How to cope with a bipolar market

'Today's dizzying and daunting market volatility is driven by astonishingly short-term investor thinking. Over the course of 2011, the S&P 500 Index fluctuated 2 per cent or more on 35 days (based on closing prices) only to end up almost exactly where it started." - Seth Klarman, recent Baupost Group investor letter.

'Today's dizzying and daunting market volatility is driven by astonishingly short-term investor thinking. Over the course of 2011, the S&P 500 Index fluctuated 2 per cent or more on 35 days (based on closing prices) only to end up almost exactly where it started." - Seth Klarman, recent Baupost Group investor letter.

Mr Market's bipolar moods have never been more obvious. On some days, the fear of the problems of excessive leverage is palpable.

Then governments and their agencies step in, usually with more liquidity, and the rally starts, only for fear to resume on the next round of bad news, of which there is plenty (and plenty more to come).

Investing legend Jeremy Grantham, in what he titles Investing Advice from Your Uncle Polonius, the first part of GMO's latest quarterly letter, has some valuable strategies to deal with and profit from such an environment.

Needless to say, they are easy to understand but difficult to practise, although don't let that detract from their value.

1. Believe in history

First, Grantham says that Santayana is right and history does repeat itself: "The market is gloriously inefficient and wanders far from fair price but eventually, after breaking your heart and your patience (and, for professionals, those of their clients, too), it will go back to fair value. Your task is to survive until that happens."

2. Neither a lender nor a borrower be

"If you borrow to invest, it will interfere with your survivability. Unleveraged portfolios cannot be stopped out, leveraged portfolios can. Leverage reduces the investor's critical asset: patience."

3. Don't put all your treasure in one boat

This one's obvious, really, although I'm continually amazed by how many so-called experienced investors have a portfolio top-heavy with speculative resource stocks. Even the big banks should not form more than about 10 per cent of the average portfolio.

4. Be patient and focus on the long term

In investing, this advice is so common as to be a cliche. What it really means is following the basic rules and "outlasting the bad news". Successful investors stay stronger for longer.

5. Recognise your advantage over the professionals

Investing probably isn't your chosen career. You don't have a job to protect, which means outlasting the bad news is easier than it is for the pros.
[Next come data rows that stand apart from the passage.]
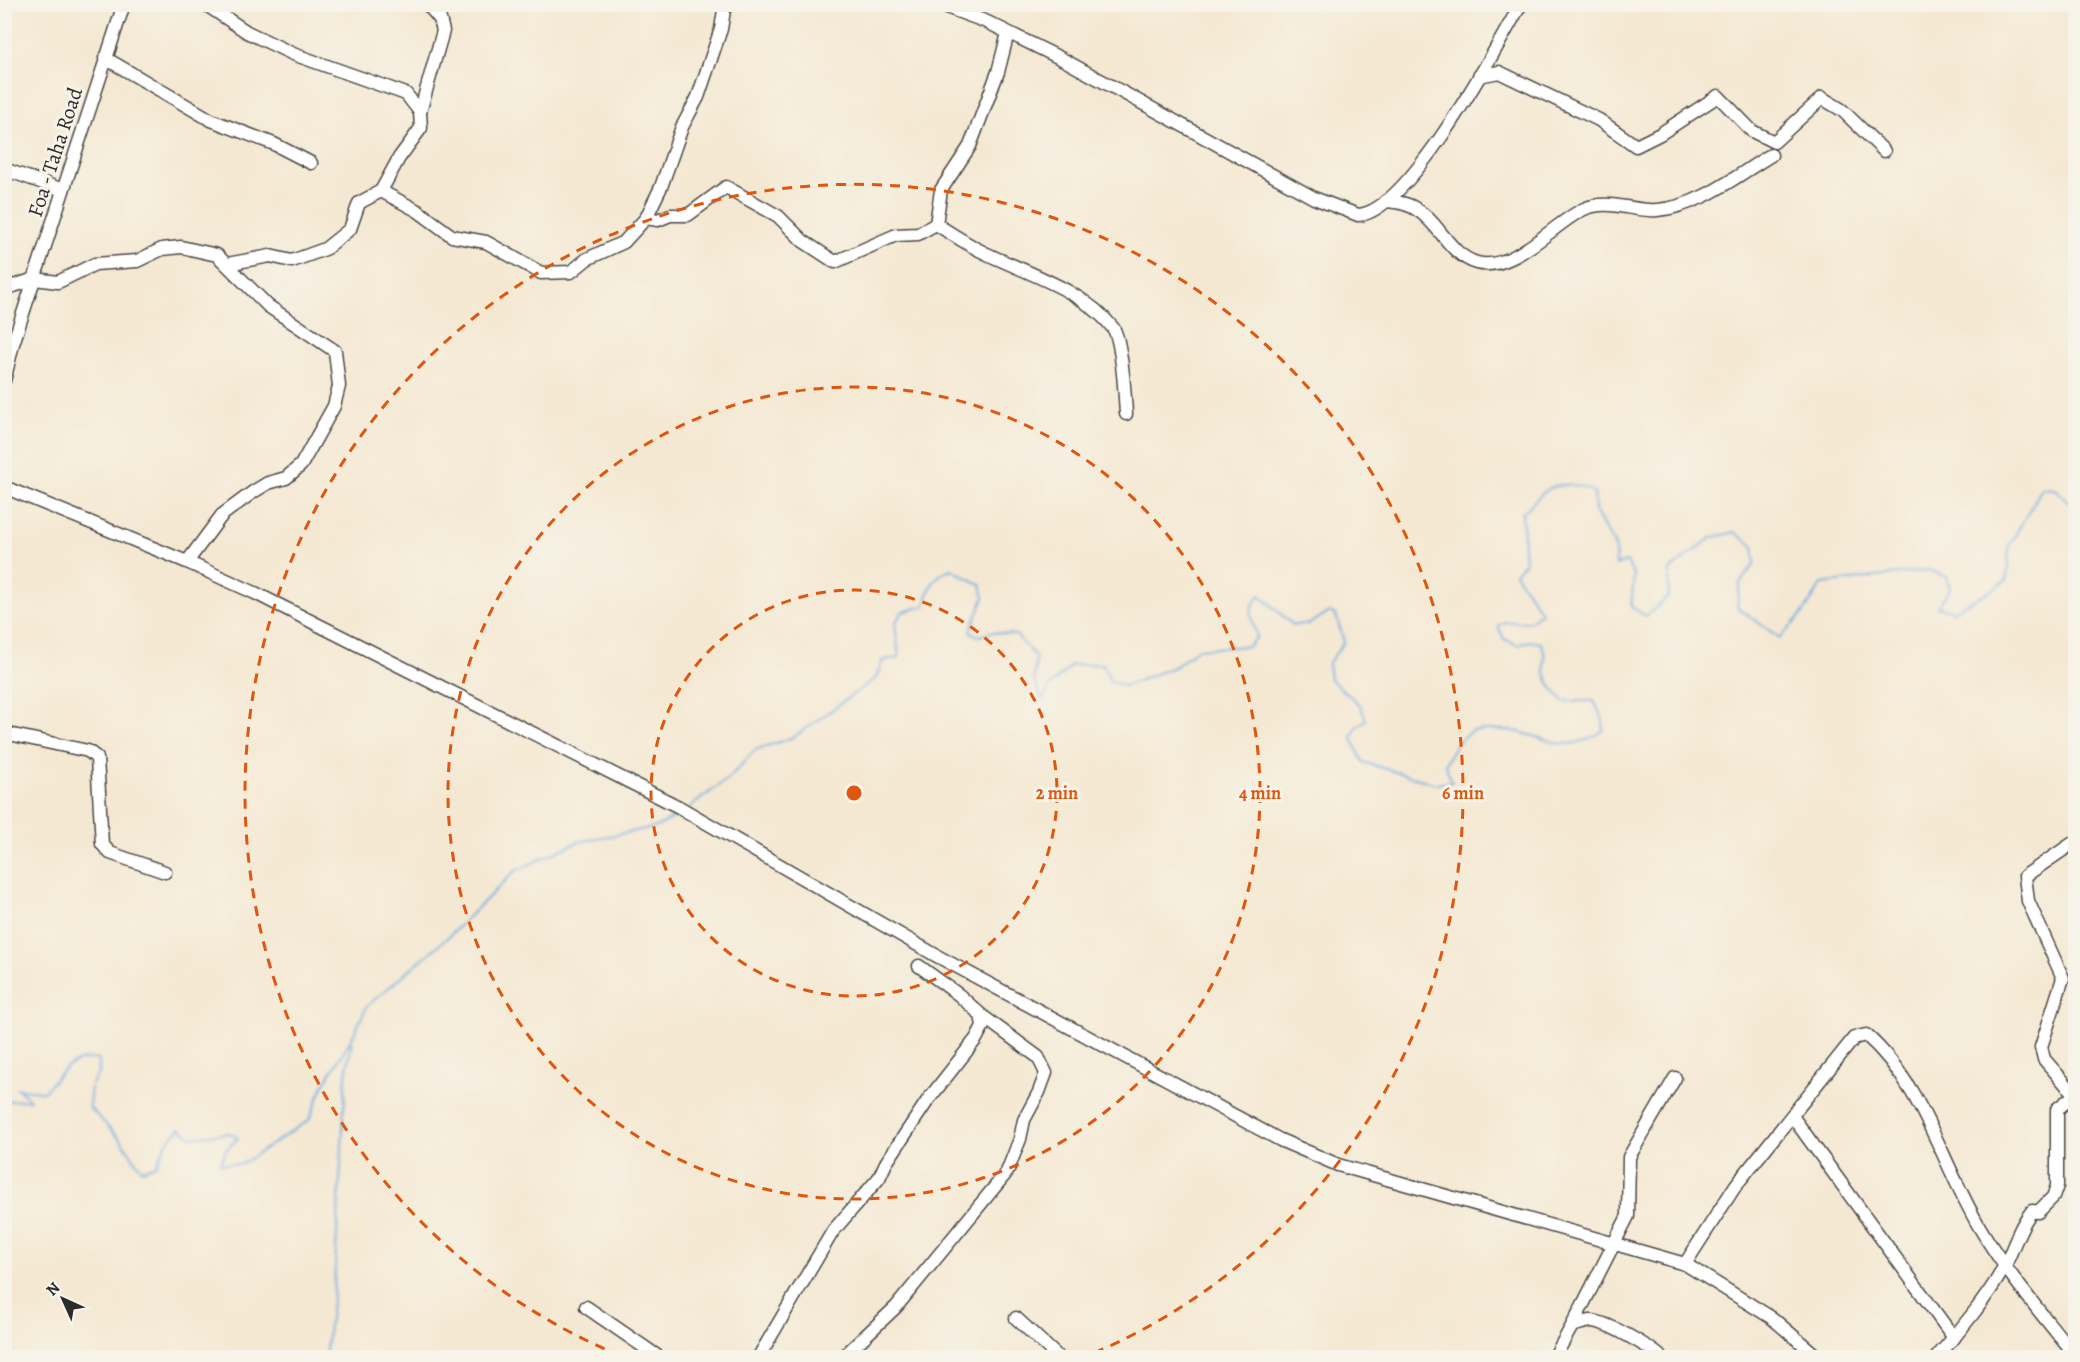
<svg xmlns="http://www.w3.org/2000/svg" width="2080" height="1362" font-family="Alegreya,serif">
	<style>
		.lines { fill: none; stroke-linecap: round; stroke-linejoin: round }
		.stream { stroke: #71abe1; stroke-width: 2 }
		.minor-casing { stroke: #494744; stroke-width: 15 }
		.minor { stroke: #fff; stroke-width: 12 }
		.ring { fill: none; stroke: #df570e; stroke-width: 3; stroke-dasharray: 10 8 }
		.labels { text-anchor: middle; stroke-width: 6; stroke-linejoin: round; paint-order: stroke }
		.street-label { font-size: 21px; fill: #2b2b2b; stroke: #f7f3e8 }
		.centre { fill: #df570e; stroke: #f7f3e8; stroke-width: 3 }
		.ring-label { font-size: 18px; text-anchor: middle; font-weight: bold; fill: #df570e; stroke: #f7f3e8; stroke-width: 6; stroke-linejoin: round; paint-order: stroke }
	</style>
	<rect width="100%" height="100%" fill="#f7f3e8"/>
	<filter id="ink" filterUnits="userSpaceOnUse"><feTurbulence type="fractalNoise" baseFrequency=".0167" numOctaves="2"/><feDisplacementMap in="SourceGraphic" scale="12" xChannelSelector="R" yChannelSelector="G"/><feConvolveMatrix kernelMatrix="1 2 1 2 8 2 1 2 1" color-interpolation-filters="sRGB"/></filter>
	<filter id="wash" filterUnits="userSpaceOnUse"><feTurbulence type="fractalNoise" baseFrequency=".008" numOctaves="4" result="noise"/><feDisplacementMap in="SourceGraphic" scale="24" xChannelSelector="R" yChannelSelector="G"/><feGaussianBlur stdDeviation="1.35" result="paint"/><feColorMatrix in="noise" values="0 0 0 0 0 0 0 0 0 0 0 0 0 0 0 0 0 1.4 0 .05"/><feComposite in="paint" operator="in"/></filter>
	<g filter="url(#wash)">
		<rect width="100%" height="100%" fill="#f4e8d2"/>
		<g class="lines">
			<g class="stream">
				<path d="M690 807 730 777 755 750 794 737 876 678 883 660 899 658 895 624 902 612 925 606C929 588 933 576 951 569L981 585 984 598 970 632 979 636 993 632 1016 635 1036 657 1034 681 1043 700 1049 687 1072 665 1103 664 1111 682 1125 686 1176 666 1197 649 1249 646 1257 637C1252 620 1246 609 1260 595L1293 625 1309 624 1329 612 1336 615 1344 642 1328 664 1330 679 1360 705 1366 720 1356 727 1352 738 1363 762 1436 784 1452 782 1445 764 1456 744 1471 731C1488 730 1506 728 1523 733 1557 742 1568 753 1603 731V720L1594 701H1564C1556 693 1547 684 1545 672 1543 660 1547 654 1541 643L1529 641 1518 645 1504 639 1498 626 1504 622H1530L1541 612 1515 573 1525 562 1522 514C1530 506 1538 496 1547 490 1558 482 1584 484 1594 493L1595 511 1615 546 1616 565 1627 562 1634 576 1631 607 1646 616 1668 597 1670 570 1711 538 1735 532 1753 546 1755 563 1740 583 1737 607 1780 638 1803 613 1822 584 1929 570 1947 577 1950 589 1937 607 1954 611C1972 599 1990 593 2007 580L2009 546 2042 488 2056 489 2071 505 2076 504"/>
				<path d="M4 1101 30 1100 17 1088 44 1092C59 1073 73 1055 99 1060V1073L91 1085 89 1107 121 1140 142 1170 156 1165 167 1142 180 1128 191 1137 229 1133 238 1138 226 1150 220 1164H242L309 1120 323 1086 352 1038 367 1006 447 938 515 871 578 842 656 827 683 813"/>
				<path d="M325 1358 334 1286 346 1075 352 1041"/>
			</g>
		</g>
	</g>
	<g filter="url(#ink)">
		<g class="lines">
			<defs>
				<g id="minor">
					<path d="M201 4 208 6 247 32 293 54 406 94 420 112"/>
					<path d="M938 4 987 22 1064 60 1314 198 1358 215C1409 212 1496 48 1521 4"/>
					<path d="M105 58 211 120 274 144 311 163"/>
					<path d="M1479 76 1499 72 1599 120 1636 146 1660 134 1718 96 1752 131 1774 142 1822 98 1842 110 1884 151"/>
					<path d="M4 169 63 190"/>
					<path d="M381 191 418 211 452 236 486 242 541 273 571 272 587 259 624 242 646 218 658 220 670 215H688L726 187 778 216 803 241 835 262 896 235 918 234 936 224C950 233 964 242 979 250 1022 272 1082 288 1113 328 1122 340 1125 397 1126 414"/>
					<path d="M1386 201C1396 202 1407 203 1416 209 1440 223 1449 255 1477 263 1513 273 1555 222 1584 209 1608 198 1633 212 1657 210 1699 207 1736 176 1771 155"/>
					<path d="M646 218 661 187 682 127 698 97 721 29 725 4"/>
					<path d="M936 224 941 190 970 146 998 72 1008 33"/>
					<path d="M227 264 270 256 292 261 325 249 350 229 359 203 381 191 399 158 421 128 420 112 443 31 440 19 427 4"/>
					<path d="M4 289 35 279 58 282 95 264 137 261 162 249 181 247 217 255 268 306 335 351 339 386 334 406 301 465 286 478 268 483 253 492 222 515 187 562"/>
					<path d="M4 381 13 344 124 4"/>
					<path d="M4 487 187 562 255 593 679 807 937 956 1280 1140 1338 1165 1685 1264 1772 1318 1819 1358"/>
					<path d="M4 733 88 751 97 758 102 844 110 853 165 872"/>
					<path d="M1792 1116 1954 1338"/>
					<path d="M1685 1264 1736 1185 1854 1038 1866 1035C1923 1085 1942 1164 1980 1228 2007 1274 2043 1315 2076 1357"/>
					<path d="M586 1307 660 1358"/>
					<path d="M1016 1318 1059 1358"/>
					<path d="M1572 1326 1628 1216 1629 1157 1675 1078"/>
					<path d="M758 1358 833 1231 879 1178 886 1163 928 1100 976 1039 983 1026 981 1015 959 995 919 966"/>
					<path d="M842 1358 896 1307 1007 1172 1020 1139 1024 1120 1039 1092 1046 1073 1038 1057 981 1015"/>
					<path d="M1554 1358 1572 1326C1578 1324 1585 1322 1591 1321 1606 1321 1650 1347 1662 1358"/>
					<path d="M1936 1358C1957 1335 1992 1292 2005 1265 2015 1246 2018 1228 2032 1211L2038 1212 2053 1197 2057 1186V1109L2075 1095 2044 1059 2041 1047 2063 978 2028 901 2025 876 2076 841"/>
				</g>
			</defs>
			<use href="#minor" class="minor-casing"/>
			<use href="#minor" class="minor"/>
		</g>
	</g>
	<g class="ring">
		<circle cx="854" cy="793" r="203"/>
		<circle cx="854" cy="793" r="406"/>
		<path d="M621 1356A609 609 0 1 1 1087 1356"/>
	</g>
	<g class="labels">
		<g class="street-label">
			<text transform="translate(55 152) rotate(-72)" y="7">Foa - Taha Road</text>
		</g>
	</g>
	<circle cx="854" cy="793" r="9" class="centre"/>
	<g class="ring-label">
		<text x="1057" y="799">2 min</text>
		<text x="1260" y="799">4 min</text>
		<text x="1463" y="799">6 min</text>
	</g>
	<rect width="2080" height="1362" fill="none" stroke="#f7f3e8" stroke-width="24"/>
	<g transform="translate(63 1299) rotate(315)" stroke="#f7f3e8" stroke-width="4.5" paint-order="stroke">
	<path d="M0-4.5L10 22L0 15L-10 22Z" fill="#2b2b2b"/>
	<text y="-9" font-size="16" font-weight="bold" text-anchor="middle" fill="#2b2b2b">N</text>
	</g>
</svg>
It also means you don't have to act if you don't want to. Professionals, with their focus on short-term performance and need to act because that's what they're paid for, are handicapped.

For example, I have a relatively large position in QBE. I'm very happy with it. But as research director of Intelligent Investor, I have fellow professionals assailing me with their opinions, members selling out (and telling me I'm crazy) and media headlines proclaiming the end of capitalism.

Professionally, it's more difficult for me to stand my ground but the time to panic was when the share price was $36, not $12. Personally, it's easy. The only person I have to justify my decision to is myself.

6. Contain natural optimism

The media reported Grantham when he said: "Tell a European you think there's a housing bubble and you'll have a reasonable discussion. Tell an Australian and you'll have World War III." Optimism has served the species well but we struggle with uncomfortable truths. We must always remain open to doubt and accept the possibility of error.

7. On rare occasions, try hard to be brave

In early August last year at the height of the panic, we upgraded QBE Insurance and Macquarie Bank to strong buys. As Grantham says, "If the numbers tell you it's a real outlier of a mispriced market, grit your teeth and go for it."

8. Resist the crowd: cherish numbers only

Crowd psychology is embedded deep within us but it's vital to resist the lure of short-term news and the actions of others. Trust not intuition or emotion, only data and the well-reasoned opinions that stem from it.

Grantham concludes by saying it's quite simple, showing a table that compares his 10-year forecasts of 2001 with actual performance.

Despite the tumult of the global financial crisis, in each case real returns exceeded the forecast, which, in Grantham's view, endorses his eight points. If ever there was a how-to list for dealing with tumultuous times, this is it.